The Independent columnist Johann Hari has an interesting piece in the Huffington Post about the misconceptions of the new swathe of 'pirates' in Somalia we've been hearing about over the past few months.
In what could be viewed as a bit of a parallel to the fear-mongering borne out of the "war on terror", Hari points out that western ships have been exploiting Somalia of one of its greatest exports; seafood.
"We have destroyed our own fish-stocks by over-exploitation - and now we have moved on to theirs. More than $300m worth of tuna, shrimp, lobster and other sea-life is being stolen every year by vast trawlers illegally sailing into Somalia's unprotected seas. The local fishermen have suddenly lost their livelihoods, and they are starving."
Sounds all too familiar and reminiscent of the plundering of another continent.
"Did we expect starving Somalians to stand passively on their beaches, paddling in our nuclear waste, and watch us snatch their fish to eat in restaurants in London and Paris and Rome? We didn't act on those crimes - but when some of the fishermen responded by disrupting the transit-corridor for 20 percent of the world's oil supply, we begin to shriek about "evil." If we really want to deal with piracy, we need to stop its root cause - our crimes - before we send in the gun-boats to root out Somalia's criminals."

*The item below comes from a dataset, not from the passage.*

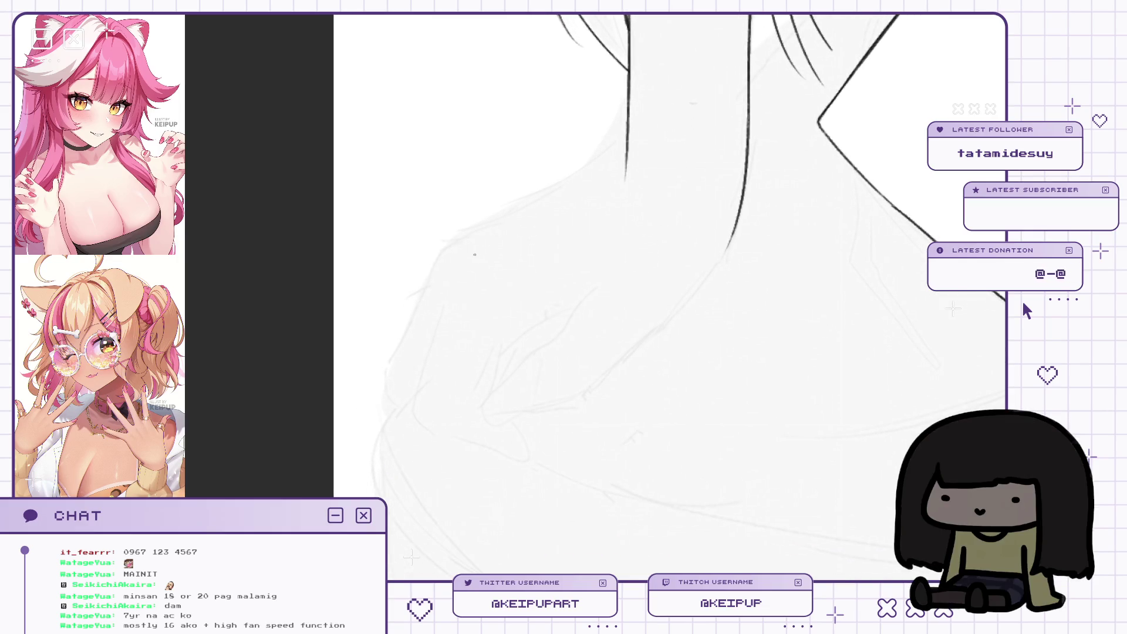
pyautogui.moveTo(499, 219); pyautogui.dragTo(495, 231)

Hari's words, inentionally or not, read to me like a series of parrallels with the disaster of Operation Iraqi Freedom. The Bush administration projects false fears regarding the perceived threat of Saddam and his regime which provides the caveat to further exploit their resources. Then we expected Iraqis to "stand passively on their beaches (well, deserts)" while we swarmed in under false pretenses, surprised when we weren't greeted as liberators following ten years of severe UN sanctions crippled its people, to punish the ever-changing faces of their criminals.